Finalmente, "y después de mucho insistirle", la víctima consiguió que el acusado le firmara su contrato, tras lo cual, "el acusado le dijo que no era necesario que lo llevara a extranjería ya que él no iba a informar favorablemente ni a darle de alta".
Esta situación laboral se mantuvo "hasta el día 4 de mayo de 2024 cuando el acusado le envió un WhatsApp diciendo a N.B.H., que no volviera a trabajar, sin dar más explicaciones" y pagándole "después de insistirle, por los meses de marzo y abril del 2024, exclusivamente la cantidad de 1.250 euros".
A ello se suma que en un día sin determinar "entre 6 y el 14 de mayo de 2024", el acusado "accedió con la llave que tenía al interior de la habitación donde vivía N.B.H., sin el consentimiento de ésta, y, con ánimo de enriquecerse injustamente de los bienes ajenos, cogió un monedero con 100 euros".
Además, mientras la mujer estuvo trabajando para el acusado "éste, con ánimo de atentar contra la indemnidad sexual, de alterar gravemente el desarrollo de la vida cotidiana ajena y de menoscabar la libertad y sentimiento de seguridad ajeno, le decía multitud de frases" con referencias a su físico y referencias sexuales, aprovechando incluso "para "tocar" o "rozarse" con ella "en cada oportunidad que tenía".
Por otro lado, "el acusado firmó un contrato en calidad de cocinera con G.B. el día 17 de abril de 2024, dando de alta a dicha trabajadora el día 22 de dicho mes", de nuevo ofreciéndole una habitación por importe de 330 euros mensuales, a la que esta segunda mujer accedió tras pagar la mensualidad correspondiente más una más de fianza.

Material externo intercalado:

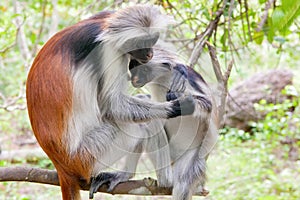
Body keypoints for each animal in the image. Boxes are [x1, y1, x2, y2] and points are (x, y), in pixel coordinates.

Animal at [25, 5, 196, 199]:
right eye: (140, 44)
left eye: (152, 39)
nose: (150, 54)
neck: (104, 27)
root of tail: (62, 167)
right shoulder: (108, 50)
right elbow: (112, 105)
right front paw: (177, 107)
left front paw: (175, 65)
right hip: (90, 154)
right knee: (145, 123)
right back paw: (166, 181)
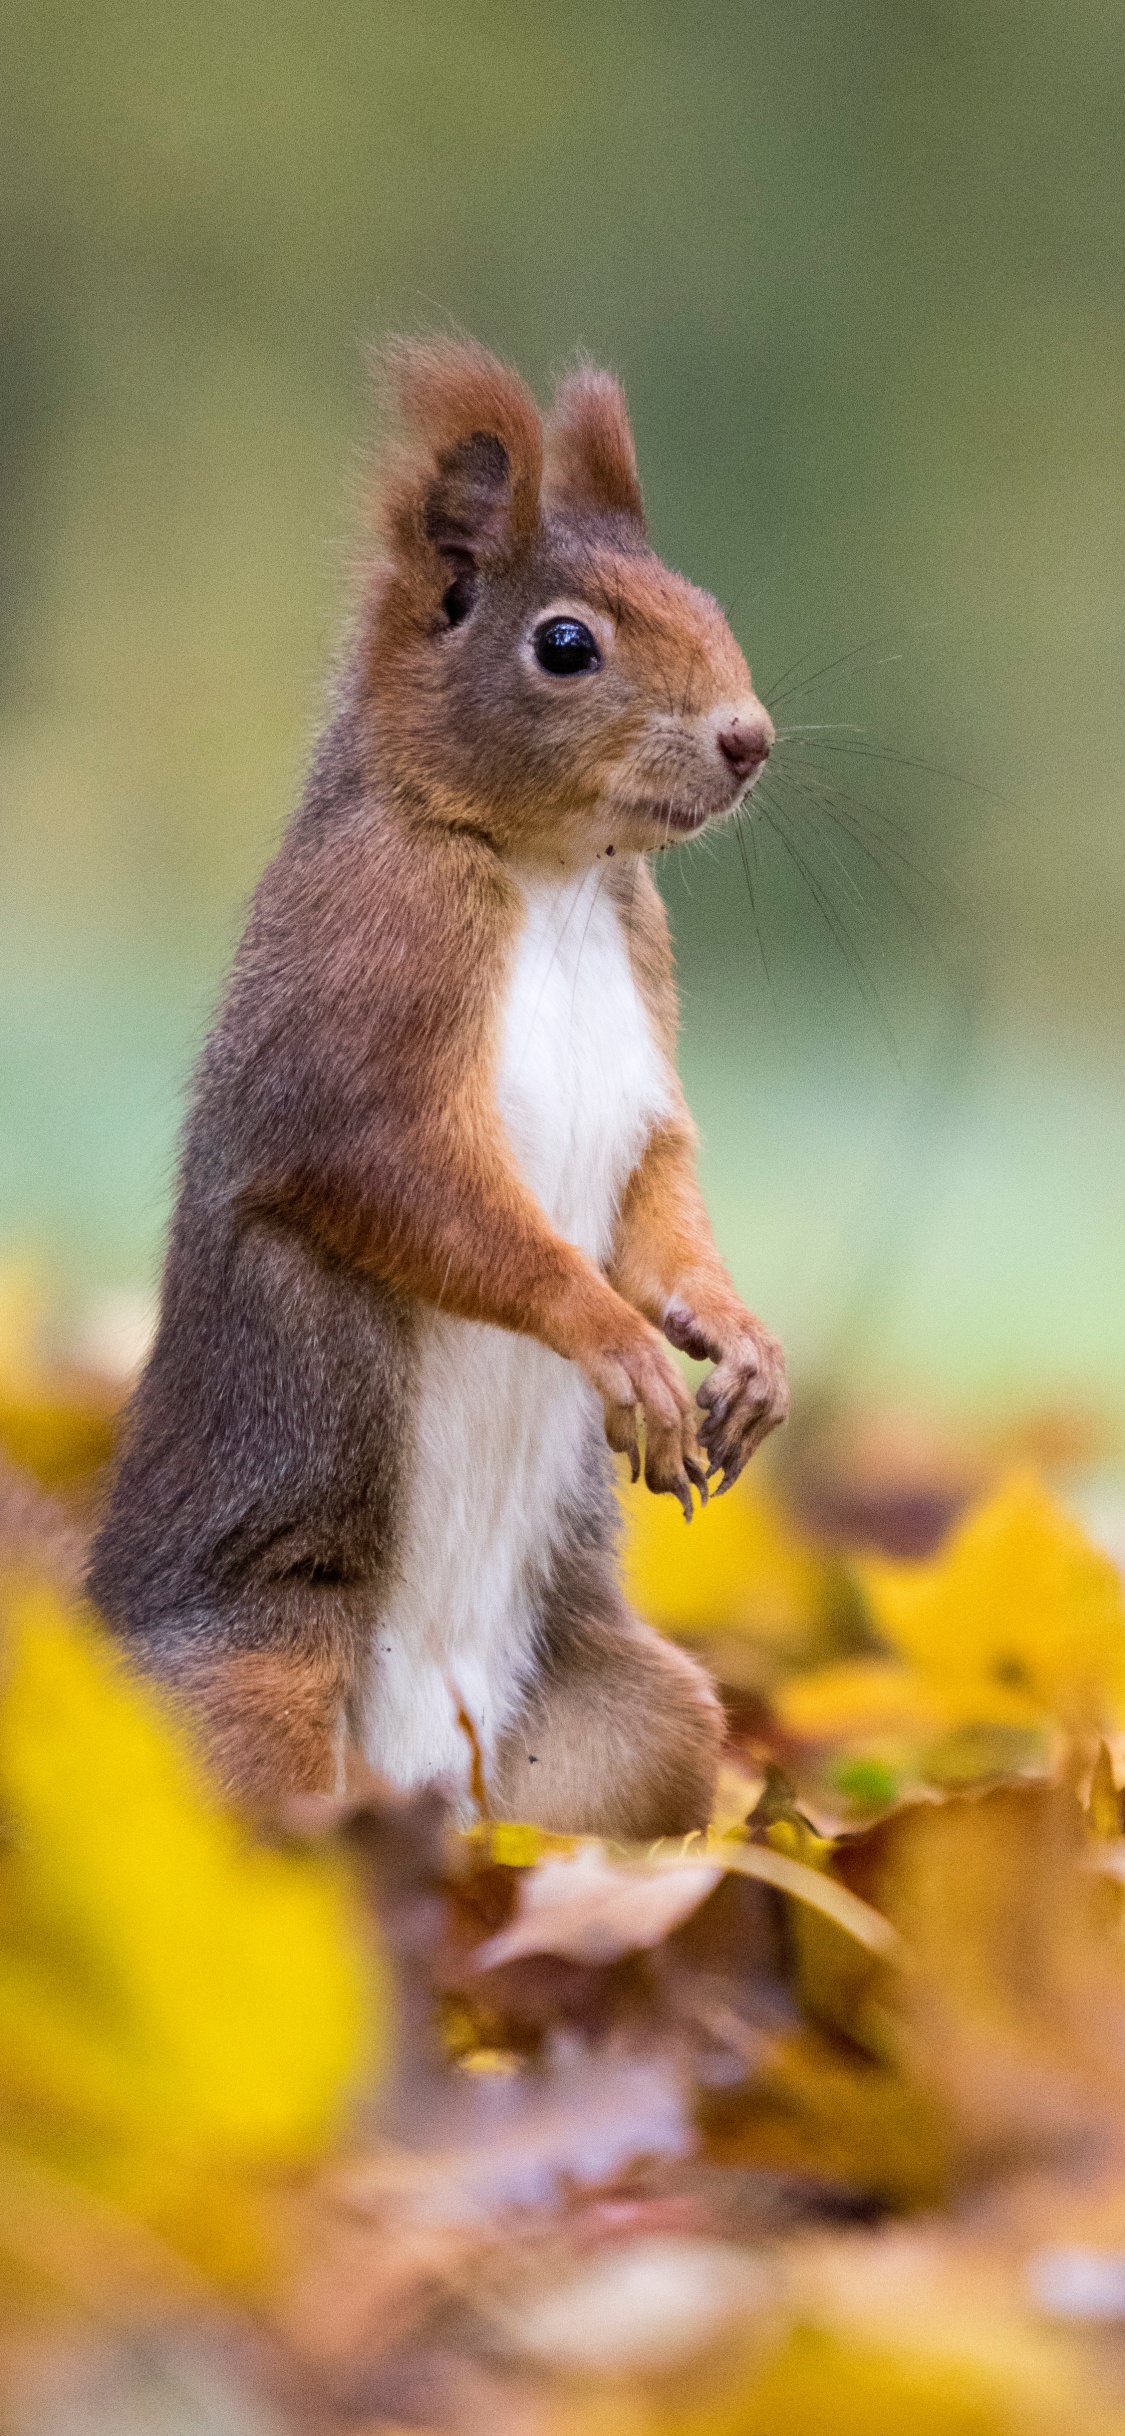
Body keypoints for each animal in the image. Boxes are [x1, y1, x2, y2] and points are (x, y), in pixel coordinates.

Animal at [87, 339, 788, 1838]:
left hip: (639, 1727)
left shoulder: (646, 1033)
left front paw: (736, 1339)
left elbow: (663, 1194)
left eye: (702, 598)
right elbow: (411, 1187)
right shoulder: (369, 986)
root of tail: (420, 1793)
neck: (554, 875)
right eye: (565, 644)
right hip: (250, 1694)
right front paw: (615, 1339)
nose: (749, 738)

Y de nuevo, el día 13 de mayo de 2024, "el acusado, actuando con ánimo de enriquecerse injustamente de los bienes ajenos y con la llave que tenía en la habitación donde vivía G.B., entró en ella, revolvió todo los elementos propiedad de esta, los dejó en otra habitación cercana, cogió 600 euros y una pulsera de oro y abandonó el lugar".

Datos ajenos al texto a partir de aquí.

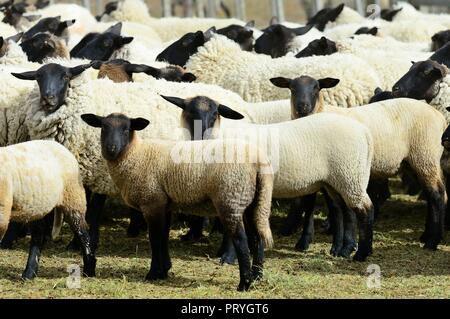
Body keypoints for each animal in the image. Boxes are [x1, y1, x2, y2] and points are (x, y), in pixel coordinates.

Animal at [0, 140, 96, 280]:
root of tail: (58, 145)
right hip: (36, 206)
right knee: (38, 235)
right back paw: (29, 273)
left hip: (73, 197)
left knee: (82, 232)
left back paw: (89, 271)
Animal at [81, 112, 274, 292]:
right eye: (103, 128)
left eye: (126, 129)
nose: (111, 149)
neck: (136, 154)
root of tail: (259, 161)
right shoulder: (164, 204)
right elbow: (163, 238)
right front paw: (164, 270)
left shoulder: (152, 202)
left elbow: (155, 239)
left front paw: (153, 273)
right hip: (253, 201)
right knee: (257, 238)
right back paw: (257, 277)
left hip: (230, 198)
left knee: (241, 240)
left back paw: (244, 283)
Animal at [162, 95, 376, 262]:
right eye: (190, 113)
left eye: (215, 114)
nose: (201, 135)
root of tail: (364, 131)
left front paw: (228, 257)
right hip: (339, 179)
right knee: (346, 210)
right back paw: (343, 250)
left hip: (350, 174)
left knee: (365, 209)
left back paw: (360, 254)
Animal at [268, 74, 448, 252]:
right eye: (292, 88)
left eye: (316, 88)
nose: (303, 106)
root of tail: (439, 116)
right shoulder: (318, 173)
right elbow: (319, 206)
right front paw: (311, 242)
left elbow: (340, 208)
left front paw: (346, 245)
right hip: (412, 162)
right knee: (432, 195)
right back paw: (427, 235)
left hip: (425, 156)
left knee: (437, 195)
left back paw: (432, 242)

Según el escrito del Ministerio Fiscal, todos estos hechos suponían tres delitos en el caso de la primera víctima: uno, contra los derechos de los trabajadores; otro, de hurto; y un tercero, de acoso laboral, mientras que, en el caso de la segunda mujer, se contempla otro delito de hurto. De todo ellos, es responsable el acusado sin que concurran circunstancias modificativas de su responsabilidad.